**YOUR ASSIGNMENT**. Transcribe only part of the material below: the lines from the one containing "Which has the" through the one containing "Where is the air", inclusive, exactly as written.

++++++++

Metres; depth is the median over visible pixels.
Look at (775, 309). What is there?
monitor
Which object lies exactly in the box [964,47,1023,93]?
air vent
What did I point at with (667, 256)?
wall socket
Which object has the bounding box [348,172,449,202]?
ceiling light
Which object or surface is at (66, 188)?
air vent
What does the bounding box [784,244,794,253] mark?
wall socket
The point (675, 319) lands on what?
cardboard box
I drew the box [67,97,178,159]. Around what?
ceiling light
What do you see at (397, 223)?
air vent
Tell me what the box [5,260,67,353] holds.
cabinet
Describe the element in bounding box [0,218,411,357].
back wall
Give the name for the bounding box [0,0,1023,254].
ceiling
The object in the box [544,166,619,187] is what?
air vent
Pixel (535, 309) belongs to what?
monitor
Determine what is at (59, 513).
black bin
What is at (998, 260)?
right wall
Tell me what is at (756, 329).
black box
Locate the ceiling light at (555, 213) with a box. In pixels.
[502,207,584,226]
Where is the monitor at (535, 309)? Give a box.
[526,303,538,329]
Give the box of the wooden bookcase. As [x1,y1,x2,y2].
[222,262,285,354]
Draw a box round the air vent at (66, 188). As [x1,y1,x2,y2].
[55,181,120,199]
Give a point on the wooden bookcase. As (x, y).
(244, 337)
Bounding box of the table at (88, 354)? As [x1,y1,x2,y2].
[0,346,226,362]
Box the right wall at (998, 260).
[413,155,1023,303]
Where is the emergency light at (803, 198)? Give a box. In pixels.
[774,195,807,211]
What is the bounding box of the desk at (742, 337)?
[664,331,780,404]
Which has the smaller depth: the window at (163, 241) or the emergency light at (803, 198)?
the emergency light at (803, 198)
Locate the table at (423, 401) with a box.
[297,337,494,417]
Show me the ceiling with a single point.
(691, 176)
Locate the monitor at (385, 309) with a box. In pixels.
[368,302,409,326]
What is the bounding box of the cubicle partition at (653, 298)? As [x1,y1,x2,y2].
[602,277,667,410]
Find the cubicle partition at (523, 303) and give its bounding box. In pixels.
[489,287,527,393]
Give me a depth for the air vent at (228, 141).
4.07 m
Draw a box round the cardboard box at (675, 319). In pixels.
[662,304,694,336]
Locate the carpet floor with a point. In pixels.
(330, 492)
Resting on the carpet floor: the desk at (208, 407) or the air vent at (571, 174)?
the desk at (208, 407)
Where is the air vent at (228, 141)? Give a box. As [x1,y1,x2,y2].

++++++++

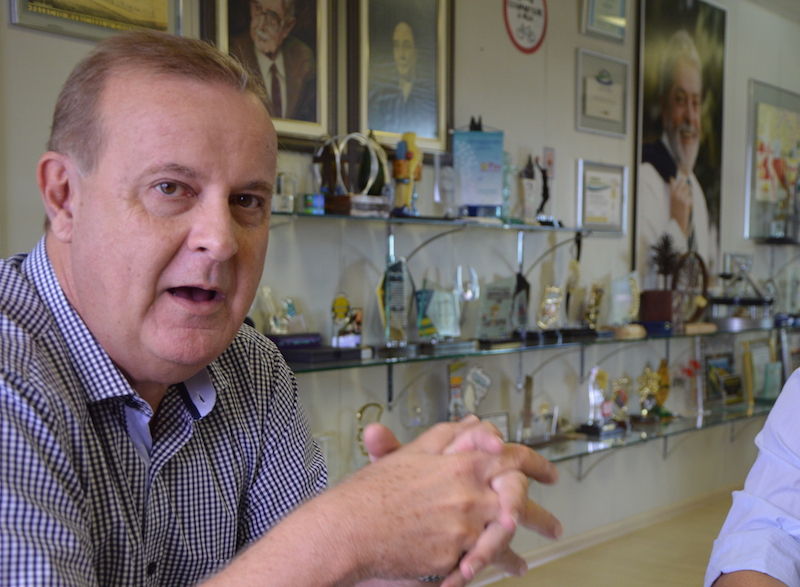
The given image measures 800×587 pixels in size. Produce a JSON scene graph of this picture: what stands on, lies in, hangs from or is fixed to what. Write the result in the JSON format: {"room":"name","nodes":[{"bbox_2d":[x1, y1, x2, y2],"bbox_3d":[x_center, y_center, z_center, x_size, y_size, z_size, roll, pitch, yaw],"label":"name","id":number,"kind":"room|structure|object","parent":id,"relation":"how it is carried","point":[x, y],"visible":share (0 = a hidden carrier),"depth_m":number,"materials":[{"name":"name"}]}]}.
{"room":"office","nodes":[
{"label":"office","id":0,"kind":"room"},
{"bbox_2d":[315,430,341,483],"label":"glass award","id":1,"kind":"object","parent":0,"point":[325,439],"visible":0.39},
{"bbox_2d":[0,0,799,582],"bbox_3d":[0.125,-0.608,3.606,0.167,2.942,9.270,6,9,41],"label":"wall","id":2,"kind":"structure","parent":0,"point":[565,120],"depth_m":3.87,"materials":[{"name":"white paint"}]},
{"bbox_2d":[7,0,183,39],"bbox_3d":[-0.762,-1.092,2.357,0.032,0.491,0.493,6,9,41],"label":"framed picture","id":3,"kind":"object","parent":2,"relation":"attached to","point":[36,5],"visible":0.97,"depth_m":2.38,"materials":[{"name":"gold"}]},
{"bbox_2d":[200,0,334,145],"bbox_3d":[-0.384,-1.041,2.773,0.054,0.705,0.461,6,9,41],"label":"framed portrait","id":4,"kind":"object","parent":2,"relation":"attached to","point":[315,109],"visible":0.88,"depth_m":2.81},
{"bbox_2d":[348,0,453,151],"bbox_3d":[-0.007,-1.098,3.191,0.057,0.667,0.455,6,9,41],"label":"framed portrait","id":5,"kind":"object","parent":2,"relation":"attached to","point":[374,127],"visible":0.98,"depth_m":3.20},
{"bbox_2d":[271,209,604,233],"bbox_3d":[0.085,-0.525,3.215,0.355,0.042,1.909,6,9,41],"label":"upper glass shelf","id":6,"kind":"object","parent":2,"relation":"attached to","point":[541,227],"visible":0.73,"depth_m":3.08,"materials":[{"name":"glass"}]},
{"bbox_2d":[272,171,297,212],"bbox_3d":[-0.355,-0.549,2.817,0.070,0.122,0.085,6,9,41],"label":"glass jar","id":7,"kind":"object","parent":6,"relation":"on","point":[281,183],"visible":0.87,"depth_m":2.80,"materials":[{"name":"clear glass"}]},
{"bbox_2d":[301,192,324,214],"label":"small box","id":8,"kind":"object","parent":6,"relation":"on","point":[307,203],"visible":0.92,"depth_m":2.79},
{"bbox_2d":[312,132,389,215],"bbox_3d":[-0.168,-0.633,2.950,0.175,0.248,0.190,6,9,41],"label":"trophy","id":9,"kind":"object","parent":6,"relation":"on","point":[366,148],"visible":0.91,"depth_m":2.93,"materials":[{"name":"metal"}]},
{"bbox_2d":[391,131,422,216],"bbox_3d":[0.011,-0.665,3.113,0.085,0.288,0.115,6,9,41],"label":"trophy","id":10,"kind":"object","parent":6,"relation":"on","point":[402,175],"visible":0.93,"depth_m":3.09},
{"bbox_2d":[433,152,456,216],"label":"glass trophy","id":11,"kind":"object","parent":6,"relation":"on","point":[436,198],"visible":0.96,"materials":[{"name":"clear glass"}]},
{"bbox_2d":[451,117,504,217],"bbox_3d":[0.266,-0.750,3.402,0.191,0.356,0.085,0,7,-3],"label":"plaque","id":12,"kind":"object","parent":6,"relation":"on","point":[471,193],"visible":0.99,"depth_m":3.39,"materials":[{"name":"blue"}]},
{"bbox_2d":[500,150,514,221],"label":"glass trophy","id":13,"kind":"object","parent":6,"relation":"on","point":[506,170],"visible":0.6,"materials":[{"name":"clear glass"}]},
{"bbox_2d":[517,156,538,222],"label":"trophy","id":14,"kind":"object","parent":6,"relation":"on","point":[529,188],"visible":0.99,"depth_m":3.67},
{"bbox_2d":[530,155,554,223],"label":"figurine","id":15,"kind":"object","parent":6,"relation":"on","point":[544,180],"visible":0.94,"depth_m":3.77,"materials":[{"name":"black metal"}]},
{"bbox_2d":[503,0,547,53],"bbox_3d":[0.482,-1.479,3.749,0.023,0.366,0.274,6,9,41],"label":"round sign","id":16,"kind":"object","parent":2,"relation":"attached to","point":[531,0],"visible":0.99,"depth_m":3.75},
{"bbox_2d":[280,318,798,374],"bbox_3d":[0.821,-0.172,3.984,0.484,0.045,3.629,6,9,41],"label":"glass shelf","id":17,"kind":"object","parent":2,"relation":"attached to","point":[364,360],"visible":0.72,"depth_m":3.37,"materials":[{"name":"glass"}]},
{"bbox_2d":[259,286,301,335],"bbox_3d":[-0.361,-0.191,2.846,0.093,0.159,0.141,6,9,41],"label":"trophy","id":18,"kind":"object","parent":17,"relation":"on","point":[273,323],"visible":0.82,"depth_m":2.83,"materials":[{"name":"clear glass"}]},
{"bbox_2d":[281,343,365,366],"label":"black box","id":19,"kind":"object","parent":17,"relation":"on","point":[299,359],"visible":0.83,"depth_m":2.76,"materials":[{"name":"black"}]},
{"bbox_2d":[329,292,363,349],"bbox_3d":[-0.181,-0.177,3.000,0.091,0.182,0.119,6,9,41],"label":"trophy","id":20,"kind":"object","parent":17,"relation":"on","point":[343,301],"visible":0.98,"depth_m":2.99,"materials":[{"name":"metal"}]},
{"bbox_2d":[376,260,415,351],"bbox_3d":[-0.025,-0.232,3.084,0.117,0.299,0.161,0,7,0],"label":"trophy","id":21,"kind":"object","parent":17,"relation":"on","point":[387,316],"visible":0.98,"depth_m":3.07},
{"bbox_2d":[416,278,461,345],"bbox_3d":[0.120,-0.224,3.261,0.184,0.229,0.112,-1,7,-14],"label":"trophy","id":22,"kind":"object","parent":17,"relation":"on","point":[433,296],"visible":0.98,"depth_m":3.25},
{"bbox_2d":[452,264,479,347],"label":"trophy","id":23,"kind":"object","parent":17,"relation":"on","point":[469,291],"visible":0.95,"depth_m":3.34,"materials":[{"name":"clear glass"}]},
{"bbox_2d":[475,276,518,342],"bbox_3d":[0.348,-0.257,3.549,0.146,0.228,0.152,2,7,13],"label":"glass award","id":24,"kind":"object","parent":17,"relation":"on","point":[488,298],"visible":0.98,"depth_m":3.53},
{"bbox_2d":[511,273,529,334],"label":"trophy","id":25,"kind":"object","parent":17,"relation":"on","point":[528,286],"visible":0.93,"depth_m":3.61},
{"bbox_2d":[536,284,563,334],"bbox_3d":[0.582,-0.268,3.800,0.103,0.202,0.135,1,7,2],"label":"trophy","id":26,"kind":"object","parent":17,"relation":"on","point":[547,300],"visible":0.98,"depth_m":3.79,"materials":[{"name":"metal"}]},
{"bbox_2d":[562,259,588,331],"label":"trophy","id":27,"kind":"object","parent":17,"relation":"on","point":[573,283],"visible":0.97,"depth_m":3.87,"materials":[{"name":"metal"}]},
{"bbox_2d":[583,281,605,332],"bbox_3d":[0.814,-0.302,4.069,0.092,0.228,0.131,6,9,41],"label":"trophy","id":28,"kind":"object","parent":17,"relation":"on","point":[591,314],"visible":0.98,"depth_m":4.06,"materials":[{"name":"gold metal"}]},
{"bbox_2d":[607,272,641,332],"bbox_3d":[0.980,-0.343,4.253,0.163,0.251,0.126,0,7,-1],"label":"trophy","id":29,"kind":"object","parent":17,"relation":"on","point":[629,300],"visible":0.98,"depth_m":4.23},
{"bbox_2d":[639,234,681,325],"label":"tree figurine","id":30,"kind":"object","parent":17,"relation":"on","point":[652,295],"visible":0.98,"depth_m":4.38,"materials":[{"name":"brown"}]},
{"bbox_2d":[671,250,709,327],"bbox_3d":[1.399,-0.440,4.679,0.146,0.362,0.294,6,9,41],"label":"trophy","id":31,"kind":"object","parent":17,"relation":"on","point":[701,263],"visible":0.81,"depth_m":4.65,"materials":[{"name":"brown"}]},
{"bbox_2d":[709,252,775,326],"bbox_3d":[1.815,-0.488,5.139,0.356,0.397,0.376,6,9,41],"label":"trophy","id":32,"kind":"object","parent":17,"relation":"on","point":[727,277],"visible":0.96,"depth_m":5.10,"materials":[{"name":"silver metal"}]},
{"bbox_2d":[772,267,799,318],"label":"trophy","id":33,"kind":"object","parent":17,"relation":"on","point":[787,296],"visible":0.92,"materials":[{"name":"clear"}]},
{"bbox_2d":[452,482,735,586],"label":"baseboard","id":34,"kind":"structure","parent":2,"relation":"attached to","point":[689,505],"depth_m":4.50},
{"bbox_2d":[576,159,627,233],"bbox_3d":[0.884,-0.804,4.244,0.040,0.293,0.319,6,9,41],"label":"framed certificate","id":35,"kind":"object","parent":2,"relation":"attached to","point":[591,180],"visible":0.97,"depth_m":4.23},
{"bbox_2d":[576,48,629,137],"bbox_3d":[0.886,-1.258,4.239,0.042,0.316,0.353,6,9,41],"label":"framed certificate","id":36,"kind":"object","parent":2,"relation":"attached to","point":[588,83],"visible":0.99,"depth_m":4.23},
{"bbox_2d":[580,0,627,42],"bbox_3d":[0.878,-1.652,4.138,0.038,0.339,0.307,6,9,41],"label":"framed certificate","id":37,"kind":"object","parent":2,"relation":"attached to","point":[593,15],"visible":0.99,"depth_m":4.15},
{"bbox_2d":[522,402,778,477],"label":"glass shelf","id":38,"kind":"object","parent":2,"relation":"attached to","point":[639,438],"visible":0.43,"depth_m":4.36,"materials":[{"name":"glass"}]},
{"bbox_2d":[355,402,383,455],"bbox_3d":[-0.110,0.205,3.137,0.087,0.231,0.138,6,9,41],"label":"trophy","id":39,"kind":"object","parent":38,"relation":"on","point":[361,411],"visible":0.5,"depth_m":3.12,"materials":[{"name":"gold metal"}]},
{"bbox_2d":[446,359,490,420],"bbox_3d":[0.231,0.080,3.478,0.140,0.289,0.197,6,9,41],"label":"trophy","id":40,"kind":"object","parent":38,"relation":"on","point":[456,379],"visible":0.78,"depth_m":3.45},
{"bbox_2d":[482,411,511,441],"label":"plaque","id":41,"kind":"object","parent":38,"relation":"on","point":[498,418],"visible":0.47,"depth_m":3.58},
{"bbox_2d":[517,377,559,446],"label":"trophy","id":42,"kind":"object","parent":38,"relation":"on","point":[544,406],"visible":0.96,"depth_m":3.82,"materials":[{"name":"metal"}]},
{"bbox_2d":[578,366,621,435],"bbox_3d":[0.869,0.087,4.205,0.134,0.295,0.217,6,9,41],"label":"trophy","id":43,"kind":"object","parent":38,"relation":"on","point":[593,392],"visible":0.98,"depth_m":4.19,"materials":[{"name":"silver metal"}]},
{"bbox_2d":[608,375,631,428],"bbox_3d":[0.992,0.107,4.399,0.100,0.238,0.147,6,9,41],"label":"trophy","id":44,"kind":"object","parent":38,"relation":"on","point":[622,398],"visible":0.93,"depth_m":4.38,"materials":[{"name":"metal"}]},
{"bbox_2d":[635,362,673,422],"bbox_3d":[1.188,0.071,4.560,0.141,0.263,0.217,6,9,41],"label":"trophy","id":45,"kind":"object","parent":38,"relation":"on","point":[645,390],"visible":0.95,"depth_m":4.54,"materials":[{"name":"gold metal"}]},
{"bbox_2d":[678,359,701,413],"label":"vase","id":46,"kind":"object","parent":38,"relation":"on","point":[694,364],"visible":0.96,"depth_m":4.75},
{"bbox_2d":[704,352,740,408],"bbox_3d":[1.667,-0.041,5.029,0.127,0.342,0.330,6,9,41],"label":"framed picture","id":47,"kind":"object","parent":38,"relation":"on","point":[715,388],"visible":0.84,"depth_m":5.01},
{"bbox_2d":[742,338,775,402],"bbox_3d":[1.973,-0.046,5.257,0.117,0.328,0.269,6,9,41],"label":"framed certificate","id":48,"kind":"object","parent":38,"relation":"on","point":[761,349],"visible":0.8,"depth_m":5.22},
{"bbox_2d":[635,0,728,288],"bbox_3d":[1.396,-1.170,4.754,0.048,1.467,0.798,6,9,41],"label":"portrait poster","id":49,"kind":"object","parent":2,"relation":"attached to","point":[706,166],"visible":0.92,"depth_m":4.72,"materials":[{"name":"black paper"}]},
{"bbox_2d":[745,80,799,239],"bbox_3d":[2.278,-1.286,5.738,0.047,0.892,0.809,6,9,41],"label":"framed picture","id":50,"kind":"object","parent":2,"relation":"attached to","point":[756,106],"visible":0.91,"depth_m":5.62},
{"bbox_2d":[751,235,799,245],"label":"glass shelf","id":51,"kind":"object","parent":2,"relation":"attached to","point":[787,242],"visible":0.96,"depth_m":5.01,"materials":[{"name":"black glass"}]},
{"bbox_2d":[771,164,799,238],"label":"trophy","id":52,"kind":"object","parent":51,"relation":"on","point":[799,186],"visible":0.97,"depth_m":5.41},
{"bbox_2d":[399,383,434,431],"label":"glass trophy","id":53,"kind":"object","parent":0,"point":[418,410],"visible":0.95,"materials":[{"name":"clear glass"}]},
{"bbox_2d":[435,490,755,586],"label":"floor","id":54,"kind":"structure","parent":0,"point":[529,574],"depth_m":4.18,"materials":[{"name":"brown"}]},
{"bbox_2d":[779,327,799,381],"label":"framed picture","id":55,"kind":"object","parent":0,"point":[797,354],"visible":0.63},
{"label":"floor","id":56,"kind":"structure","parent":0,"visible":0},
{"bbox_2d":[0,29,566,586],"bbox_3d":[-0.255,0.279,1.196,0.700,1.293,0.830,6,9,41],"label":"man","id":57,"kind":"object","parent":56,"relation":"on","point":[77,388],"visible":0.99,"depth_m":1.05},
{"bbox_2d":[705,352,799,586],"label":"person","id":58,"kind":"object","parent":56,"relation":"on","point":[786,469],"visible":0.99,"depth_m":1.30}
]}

++++++++

**TASK OUTPUT**.
Which has the smaller depth: the window at (163, 241) or the emergency light at (803, 198)?
the emergency light at (803, 198)
Locate the table at (423, 401) with a box.
[297,337,494,417]
Show me the ceiling with a single point.
(691, 176)
Locate the monitor at (385, 309) with a box. In pixels.
[368,302,409,326]
What is the bounding box of the cubicle partition at (653, 298)? As [x1,y1,x2,y2].
[602,277,667,410]
Find the cubicle partition at (523, 303) and give its bounding box. In pixels.
[489,287,527,393]
Give me a depth for the air vent at (228, 141).
4.07 m
Draw a box round the cardboard box at (675, 319). In pixels.
[662,304,694,336]
Locate the carpet floor with a point. In pixels.
(330, 492)
Resting on the carpet floor: the desk at (208, 407) or the air vent at (571, 174)?
the desk at (208, 407)
Where is the air vent at (228, 141)? Give a box. As [x1,y1,x2,y2].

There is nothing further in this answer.